## Data shown
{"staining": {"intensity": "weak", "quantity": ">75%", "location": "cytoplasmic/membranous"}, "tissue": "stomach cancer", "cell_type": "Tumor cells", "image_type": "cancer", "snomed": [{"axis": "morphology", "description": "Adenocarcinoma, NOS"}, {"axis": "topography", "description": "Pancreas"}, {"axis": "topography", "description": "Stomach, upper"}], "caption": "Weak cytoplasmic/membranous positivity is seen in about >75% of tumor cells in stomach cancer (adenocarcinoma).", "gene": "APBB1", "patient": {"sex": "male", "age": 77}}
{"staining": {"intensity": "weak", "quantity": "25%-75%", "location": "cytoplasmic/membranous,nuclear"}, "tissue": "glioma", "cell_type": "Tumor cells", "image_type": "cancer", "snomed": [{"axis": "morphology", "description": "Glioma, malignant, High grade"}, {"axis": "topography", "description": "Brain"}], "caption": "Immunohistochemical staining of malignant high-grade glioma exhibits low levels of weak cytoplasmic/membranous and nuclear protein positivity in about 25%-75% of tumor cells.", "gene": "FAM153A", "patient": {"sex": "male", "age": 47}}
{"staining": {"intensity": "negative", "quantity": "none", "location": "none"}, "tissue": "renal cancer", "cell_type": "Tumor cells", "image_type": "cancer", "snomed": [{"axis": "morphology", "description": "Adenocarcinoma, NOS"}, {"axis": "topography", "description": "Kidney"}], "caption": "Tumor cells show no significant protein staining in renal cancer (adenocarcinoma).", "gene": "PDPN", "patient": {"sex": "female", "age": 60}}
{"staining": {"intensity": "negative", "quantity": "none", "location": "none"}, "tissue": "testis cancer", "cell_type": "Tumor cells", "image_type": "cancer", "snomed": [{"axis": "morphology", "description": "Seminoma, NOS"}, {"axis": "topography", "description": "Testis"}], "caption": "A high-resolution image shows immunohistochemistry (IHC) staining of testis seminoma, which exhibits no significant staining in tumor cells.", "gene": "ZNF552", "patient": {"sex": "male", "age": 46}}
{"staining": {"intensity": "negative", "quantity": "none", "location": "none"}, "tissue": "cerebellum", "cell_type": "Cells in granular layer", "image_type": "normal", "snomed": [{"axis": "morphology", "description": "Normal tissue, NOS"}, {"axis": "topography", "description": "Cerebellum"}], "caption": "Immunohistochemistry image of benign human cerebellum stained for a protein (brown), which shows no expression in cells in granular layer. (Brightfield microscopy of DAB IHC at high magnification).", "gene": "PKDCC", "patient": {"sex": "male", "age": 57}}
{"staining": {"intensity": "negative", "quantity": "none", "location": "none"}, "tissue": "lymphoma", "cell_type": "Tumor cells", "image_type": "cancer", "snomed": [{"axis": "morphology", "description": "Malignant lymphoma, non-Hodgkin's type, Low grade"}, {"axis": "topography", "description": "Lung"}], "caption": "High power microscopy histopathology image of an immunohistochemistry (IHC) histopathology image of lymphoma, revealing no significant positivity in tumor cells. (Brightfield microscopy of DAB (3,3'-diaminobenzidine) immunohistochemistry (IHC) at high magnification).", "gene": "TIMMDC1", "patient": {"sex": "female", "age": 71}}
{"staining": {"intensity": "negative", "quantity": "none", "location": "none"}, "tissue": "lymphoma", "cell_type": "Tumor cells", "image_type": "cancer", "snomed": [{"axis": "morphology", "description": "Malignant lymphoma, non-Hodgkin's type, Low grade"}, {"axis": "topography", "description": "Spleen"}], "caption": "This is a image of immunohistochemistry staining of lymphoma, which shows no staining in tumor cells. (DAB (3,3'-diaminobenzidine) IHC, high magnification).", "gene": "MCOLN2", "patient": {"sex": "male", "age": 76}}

## About this task
Copy the entries exactly, leaving no line out.

## Response area
{"staining": {"intensity": "weak", "quantity": ">75%", "location": "cytoplasmic/membranous"}, "tissue": "stomach cancer", "cell_type": "Tumor cells", "image_type": "cancer", "snomed": [{"axis": "morphology", "description": "Adenocarcinoma, NOS"}, {"axis": "topography", "description": "Pancreas"}, {"axis": "topography", "description": "Stomach, upper"}], "caption": "Weak cytoplasmic/membranous positivity is seen in about >75% of tumor cells in stomach cancer (adenocarcinoma).", "gene": "APBB1", "patient": {"sex": "male", "age": 77}}
{"staining": {"intensity": "weak", "quantity": "25%-75%", "location": "cytoplasmic/membranous,nuclear"}, "tissue": "glioma", "cell_type": "Tumor cells", "image_type": "cancer", "snomed": [{"axis": "morphology", "description": "Glioma, malignant, High grade"}, {"axis": "topography", "description": "Brain"}], "caption": "Immunohistochemical staining of malignant high-grade glioma exhibits low levels of weak cytoplasmic/membranous and nuclear protein positivity in about 25%-75% of tumor cells.", "gene": "FAM153A", "patient": {"sex": "male", "age": 47}}
{"staining": {"intensity": "negative", "quantity": "none", "location": "none"}, "tissue": "renal cancer", "cell_type": "Tumor cells", "image_type": "cancer", "snomed": [{"axis": "morphology", "description": "Adenocarcinoma, NOS"}, {"axis": "topography", "description": "Kidney"}], "caption": "Tumor cells show no significant protein staining in renal cancer (adenocarcinoma).", "gene": "PDPN", "patient": {"sex": "female", "age": 60}}
{"staining": {"intensity": "negative", "quantity": "none", "location": "none"}, "tissue": "testis cancer", "cell_type": "Tumor cells", "image_type": "cancer", "snomed": [{"axis": "morphology", "description": "Seminoma, NOS"}, {"axis": "topography", "description": "Testis"}], "caption": "A high-resolution image shows immunohistochemistry (IHC) staining of testis seminoma, which exhibits no significant staining in tumor cells.", "gene": "ZNF552", "patient": {"sex": "male", "age": 46}}
{"staining": {"intensity": "negative", "quantity": "none", "location": "none"}, "tissue": "cerebellum", "cell_type": "Cells in granular layer", "image_type": "normal", "snomed": [{"axis": "morphology", "description": "Normal tissue, NOS"}, {"axis": "topography", "description": "Cerebellum"}], "caption": "Immunohistochemistry image of benign human cerebellum stained for a protein (brown), which shows no expression in cells in granular layer. (Brightfield microscopy of DAB IHC at high magnification).", "gene": "PKDCC", "patient": {"sex": "male", "age": 57}}
{"staining": {"intensity": "negative", "quantity": "none", "location": "none"}, "tissue": "lymphoma", "cell_type": "Tumor cells", "image_type": "cancer", "snomed": [{"axis": "morphology", "description": "Malignant lymphoma, non-Hodgkin's type, Low grade"}, {"axis": "topography", "description": "Lung"}], "caption": "High power microscopy histopathology image of an immunohistochemistry (IHC) histopathology image of lymphoma, revealing no significant positivity in tumor cells. (Brightfield microscopy of DAB (3,3'-diaminobenzidine) immunohistochemistry (IHC) at high magnification).", "gene": "TIMMDC1", "patient": {"sex": "female", "age": 71}}
{"staining": {"intensity": "negative", "quantity": "none", "location": "none"}, "tissue": "lymphoma", "cell_type": "Tumor cells", "image_type": "cancer", "snomed": [{"axis": "morphology", "description": "Malignant lymphoma, non-Hodgkin's type, Low grade"}, {"axis": "topography", "description": "Spleen"}], "caption": "This is a image of immunohistochemistry staining of lymphoma, which shows no staining in tumor cells. (DAB (3,3'-diaminobenzidine) IHC, high magnification).", "gene": "MCOLN2", "patient": {"sex": "male", "age": 76}}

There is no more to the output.